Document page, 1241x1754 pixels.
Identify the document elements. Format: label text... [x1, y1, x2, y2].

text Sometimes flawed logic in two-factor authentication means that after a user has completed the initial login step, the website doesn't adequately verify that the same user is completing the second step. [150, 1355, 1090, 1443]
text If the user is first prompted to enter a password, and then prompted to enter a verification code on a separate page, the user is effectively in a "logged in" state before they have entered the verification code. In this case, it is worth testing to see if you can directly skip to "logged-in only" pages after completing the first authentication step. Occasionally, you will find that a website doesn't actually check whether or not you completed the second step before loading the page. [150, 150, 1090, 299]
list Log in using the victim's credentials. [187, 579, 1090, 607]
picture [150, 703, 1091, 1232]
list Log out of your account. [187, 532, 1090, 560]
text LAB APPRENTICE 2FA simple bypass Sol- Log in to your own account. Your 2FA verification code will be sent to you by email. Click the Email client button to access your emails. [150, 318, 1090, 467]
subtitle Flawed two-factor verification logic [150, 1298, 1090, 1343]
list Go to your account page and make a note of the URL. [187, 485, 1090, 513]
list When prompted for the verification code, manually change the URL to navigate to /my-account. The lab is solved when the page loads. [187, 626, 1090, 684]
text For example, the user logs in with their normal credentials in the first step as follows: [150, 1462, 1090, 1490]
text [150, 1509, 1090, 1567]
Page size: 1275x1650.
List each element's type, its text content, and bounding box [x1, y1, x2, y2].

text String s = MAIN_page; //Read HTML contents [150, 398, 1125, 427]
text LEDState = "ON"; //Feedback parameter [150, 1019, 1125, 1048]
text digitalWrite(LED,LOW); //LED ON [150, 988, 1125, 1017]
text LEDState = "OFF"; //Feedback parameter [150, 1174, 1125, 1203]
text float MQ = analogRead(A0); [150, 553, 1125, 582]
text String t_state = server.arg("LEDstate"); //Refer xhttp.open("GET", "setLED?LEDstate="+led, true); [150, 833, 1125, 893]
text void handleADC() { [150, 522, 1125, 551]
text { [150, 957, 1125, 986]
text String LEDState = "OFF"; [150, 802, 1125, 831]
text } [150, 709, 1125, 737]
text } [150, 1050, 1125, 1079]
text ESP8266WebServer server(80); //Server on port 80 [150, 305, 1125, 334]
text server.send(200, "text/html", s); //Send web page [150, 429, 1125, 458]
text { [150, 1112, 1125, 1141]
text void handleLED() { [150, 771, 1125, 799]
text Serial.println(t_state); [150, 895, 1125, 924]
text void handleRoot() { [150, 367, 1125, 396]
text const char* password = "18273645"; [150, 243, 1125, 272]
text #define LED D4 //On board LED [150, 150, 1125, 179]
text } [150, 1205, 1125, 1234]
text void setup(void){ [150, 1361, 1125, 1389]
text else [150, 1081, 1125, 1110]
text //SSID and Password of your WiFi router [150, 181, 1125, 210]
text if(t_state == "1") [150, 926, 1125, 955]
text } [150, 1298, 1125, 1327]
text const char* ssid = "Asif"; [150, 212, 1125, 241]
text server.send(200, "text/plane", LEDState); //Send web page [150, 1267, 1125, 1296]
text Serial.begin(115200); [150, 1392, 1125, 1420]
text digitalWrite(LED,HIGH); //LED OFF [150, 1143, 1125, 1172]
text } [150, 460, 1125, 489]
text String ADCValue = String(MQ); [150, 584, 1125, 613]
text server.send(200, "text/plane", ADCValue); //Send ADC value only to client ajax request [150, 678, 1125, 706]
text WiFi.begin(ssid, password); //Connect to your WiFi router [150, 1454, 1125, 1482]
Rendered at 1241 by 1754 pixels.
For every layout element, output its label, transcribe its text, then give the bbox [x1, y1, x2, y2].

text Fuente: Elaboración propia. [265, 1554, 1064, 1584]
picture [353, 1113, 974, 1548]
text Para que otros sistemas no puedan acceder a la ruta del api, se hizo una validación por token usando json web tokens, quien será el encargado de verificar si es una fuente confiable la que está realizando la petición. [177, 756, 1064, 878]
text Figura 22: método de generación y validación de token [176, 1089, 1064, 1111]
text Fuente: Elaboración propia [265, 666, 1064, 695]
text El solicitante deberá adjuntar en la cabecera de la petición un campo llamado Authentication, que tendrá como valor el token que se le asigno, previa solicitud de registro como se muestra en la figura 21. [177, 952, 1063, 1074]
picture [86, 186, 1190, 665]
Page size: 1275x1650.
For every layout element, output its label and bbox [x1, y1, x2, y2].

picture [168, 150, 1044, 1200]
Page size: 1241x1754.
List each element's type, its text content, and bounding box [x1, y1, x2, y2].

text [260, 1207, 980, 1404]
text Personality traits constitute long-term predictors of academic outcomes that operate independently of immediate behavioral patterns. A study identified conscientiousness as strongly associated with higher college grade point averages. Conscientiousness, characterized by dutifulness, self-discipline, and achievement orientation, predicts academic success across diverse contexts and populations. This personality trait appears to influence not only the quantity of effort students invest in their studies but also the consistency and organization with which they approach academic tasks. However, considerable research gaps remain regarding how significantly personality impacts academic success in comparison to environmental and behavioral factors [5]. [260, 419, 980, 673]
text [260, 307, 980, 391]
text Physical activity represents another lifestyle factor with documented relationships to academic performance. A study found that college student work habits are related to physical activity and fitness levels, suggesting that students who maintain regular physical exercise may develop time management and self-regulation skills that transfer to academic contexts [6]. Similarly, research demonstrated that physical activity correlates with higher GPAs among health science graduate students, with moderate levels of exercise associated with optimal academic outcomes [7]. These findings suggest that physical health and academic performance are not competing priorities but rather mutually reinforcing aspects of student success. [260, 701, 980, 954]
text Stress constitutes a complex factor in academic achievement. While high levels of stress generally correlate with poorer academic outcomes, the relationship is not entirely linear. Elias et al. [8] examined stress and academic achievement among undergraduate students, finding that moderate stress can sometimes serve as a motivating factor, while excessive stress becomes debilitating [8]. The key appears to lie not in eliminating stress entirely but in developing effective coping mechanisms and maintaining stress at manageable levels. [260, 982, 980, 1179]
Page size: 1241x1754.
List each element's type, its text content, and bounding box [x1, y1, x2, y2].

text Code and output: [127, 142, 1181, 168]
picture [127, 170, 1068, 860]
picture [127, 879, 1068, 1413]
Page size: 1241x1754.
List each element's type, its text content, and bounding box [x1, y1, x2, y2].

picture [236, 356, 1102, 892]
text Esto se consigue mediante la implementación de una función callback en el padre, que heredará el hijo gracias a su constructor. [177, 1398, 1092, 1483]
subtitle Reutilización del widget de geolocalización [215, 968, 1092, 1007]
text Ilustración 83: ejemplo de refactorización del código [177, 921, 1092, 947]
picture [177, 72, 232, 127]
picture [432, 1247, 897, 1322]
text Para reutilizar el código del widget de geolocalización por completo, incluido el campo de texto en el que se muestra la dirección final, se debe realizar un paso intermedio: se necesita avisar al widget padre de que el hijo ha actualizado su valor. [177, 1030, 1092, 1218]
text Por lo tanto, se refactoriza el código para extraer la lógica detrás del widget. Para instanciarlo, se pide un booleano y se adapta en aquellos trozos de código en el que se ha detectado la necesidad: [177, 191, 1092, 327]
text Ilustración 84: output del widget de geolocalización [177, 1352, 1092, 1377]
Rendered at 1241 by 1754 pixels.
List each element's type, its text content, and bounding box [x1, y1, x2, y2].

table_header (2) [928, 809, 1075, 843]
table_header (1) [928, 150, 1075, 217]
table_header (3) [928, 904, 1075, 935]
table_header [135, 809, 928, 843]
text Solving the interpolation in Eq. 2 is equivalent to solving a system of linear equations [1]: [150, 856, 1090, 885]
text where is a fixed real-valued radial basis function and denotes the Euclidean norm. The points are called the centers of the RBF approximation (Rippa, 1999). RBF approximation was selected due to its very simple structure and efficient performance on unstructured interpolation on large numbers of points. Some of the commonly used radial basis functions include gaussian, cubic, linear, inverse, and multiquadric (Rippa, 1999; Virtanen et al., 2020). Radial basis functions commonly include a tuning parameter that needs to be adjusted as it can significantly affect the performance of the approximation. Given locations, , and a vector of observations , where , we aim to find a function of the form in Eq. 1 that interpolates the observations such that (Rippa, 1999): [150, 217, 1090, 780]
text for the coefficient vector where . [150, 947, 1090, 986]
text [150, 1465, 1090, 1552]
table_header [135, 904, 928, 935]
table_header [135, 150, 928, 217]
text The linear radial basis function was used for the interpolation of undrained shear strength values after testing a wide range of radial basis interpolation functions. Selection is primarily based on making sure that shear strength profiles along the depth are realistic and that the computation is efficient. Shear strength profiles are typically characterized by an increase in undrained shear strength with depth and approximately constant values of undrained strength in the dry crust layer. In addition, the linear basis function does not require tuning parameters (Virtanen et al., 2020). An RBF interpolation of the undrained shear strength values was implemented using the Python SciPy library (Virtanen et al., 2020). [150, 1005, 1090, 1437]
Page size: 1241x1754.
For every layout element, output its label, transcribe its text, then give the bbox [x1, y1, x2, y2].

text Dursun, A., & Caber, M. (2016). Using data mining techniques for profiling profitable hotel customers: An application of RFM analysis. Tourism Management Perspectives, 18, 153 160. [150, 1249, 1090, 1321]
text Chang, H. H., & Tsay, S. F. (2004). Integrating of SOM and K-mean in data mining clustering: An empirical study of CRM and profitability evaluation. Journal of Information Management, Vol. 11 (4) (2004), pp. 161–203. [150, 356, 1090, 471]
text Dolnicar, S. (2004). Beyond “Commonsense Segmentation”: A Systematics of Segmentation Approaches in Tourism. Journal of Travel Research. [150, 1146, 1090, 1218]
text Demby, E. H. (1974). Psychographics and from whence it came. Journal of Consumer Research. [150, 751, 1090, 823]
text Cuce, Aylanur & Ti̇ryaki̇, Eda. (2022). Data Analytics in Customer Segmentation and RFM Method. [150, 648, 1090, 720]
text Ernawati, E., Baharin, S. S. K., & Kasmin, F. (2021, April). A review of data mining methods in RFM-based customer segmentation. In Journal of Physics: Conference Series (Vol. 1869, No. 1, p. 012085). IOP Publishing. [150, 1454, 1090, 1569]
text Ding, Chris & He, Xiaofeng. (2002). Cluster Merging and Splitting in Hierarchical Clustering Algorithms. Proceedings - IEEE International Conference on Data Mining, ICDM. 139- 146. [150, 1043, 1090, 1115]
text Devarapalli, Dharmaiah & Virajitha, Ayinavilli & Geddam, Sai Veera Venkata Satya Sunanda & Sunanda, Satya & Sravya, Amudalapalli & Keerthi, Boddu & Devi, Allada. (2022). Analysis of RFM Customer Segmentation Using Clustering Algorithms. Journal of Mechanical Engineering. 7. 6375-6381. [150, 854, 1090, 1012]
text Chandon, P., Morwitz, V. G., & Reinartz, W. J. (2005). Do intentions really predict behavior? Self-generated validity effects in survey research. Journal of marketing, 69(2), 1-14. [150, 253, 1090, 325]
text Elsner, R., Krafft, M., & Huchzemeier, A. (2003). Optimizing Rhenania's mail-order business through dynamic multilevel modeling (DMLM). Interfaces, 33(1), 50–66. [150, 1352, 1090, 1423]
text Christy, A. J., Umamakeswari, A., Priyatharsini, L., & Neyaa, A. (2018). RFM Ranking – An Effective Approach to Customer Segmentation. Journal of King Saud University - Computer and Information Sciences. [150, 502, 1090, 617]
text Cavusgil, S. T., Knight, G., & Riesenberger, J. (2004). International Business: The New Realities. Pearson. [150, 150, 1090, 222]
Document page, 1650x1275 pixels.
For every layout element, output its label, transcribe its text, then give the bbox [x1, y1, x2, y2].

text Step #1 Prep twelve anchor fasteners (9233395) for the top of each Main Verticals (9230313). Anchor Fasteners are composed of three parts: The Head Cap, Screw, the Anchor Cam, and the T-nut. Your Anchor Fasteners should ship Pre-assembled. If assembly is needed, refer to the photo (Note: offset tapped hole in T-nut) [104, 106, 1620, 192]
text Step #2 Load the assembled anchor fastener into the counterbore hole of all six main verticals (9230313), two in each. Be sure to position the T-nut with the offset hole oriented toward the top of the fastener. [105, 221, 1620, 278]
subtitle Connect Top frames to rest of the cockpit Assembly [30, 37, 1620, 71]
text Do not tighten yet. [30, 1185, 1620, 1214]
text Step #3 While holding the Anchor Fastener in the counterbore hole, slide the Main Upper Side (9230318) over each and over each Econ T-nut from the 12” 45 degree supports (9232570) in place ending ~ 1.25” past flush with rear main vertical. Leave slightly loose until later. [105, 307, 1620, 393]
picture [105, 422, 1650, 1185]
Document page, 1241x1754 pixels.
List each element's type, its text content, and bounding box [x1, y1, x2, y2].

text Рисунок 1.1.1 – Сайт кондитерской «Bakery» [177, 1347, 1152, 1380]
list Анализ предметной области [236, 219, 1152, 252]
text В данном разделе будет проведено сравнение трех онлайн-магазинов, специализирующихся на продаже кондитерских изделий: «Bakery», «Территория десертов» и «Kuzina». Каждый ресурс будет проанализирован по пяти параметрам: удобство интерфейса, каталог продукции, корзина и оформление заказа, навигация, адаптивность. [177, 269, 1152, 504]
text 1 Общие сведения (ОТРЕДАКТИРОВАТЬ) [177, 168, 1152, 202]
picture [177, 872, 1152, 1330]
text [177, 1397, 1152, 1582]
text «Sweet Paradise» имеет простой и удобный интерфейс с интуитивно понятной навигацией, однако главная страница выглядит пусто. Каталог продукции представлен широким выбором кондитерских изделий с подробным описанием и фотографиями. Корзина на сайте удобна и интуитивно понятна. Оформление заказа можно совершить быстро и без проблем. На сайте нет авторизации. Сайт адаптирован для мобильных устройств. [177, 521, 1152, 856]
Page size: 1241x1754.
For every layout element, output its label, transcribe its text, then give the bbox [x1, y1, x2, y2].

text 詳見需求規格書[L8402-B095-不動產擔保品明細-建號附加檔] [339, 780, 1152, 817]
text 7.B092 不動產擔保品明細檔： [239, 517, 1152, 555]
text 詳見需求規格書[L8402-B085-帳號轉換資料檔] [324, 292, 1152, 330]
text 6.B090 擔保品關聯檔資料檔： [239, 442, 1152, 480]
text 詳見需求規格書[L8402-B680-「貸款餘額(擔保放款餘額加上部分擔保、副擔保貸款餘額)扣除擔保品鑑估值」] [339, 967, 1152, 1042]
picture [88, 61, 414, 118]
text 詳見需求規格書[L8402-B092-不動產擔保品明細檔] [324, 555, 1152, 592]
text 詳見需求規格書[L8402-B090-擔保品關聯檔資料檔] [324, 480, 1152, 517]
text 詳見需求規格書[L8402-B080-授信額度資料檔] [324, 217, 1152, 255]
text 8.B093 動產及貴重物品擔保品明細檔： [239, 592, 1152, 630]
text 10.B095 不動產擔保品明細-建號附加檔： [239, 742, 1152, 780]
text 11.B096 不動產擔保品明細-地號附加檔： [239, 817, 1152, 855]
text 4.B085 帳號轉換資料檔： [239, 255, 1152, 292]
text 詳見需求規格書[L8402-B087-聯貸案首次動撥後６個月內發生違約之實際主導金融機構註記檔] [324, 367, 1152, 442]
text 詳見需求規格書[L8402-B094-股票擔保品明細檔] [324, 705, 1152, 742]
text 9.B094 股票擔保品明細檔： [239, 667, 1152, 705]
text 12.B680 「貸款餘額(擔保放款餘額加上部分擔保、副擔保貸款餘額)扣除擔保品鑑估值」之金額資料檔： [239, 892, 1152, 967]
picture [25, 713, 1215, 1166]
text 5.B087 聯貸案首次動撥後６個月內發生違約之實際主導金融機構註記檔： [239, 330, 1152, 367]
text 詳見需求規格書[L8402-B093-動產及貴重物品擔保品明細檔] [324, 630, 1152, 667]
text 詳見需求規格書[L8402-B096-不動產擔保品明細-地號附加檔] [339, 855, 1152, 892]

════════════════

- [PROBLEM DETAILS]: Locate the lines above that hold the word "subtitle". Show every one of them.

- [WRITTEN ANSWER]:
subtitle Flawed two-factor verification logic [150, 1298, 1090, 1343]
subtitle Reutilización del widget de geolocalización [215, 968, 1092, 1007]
subtitle Connect Top frames to rest of the cockpit Assembly [30, 37, 1620, 71]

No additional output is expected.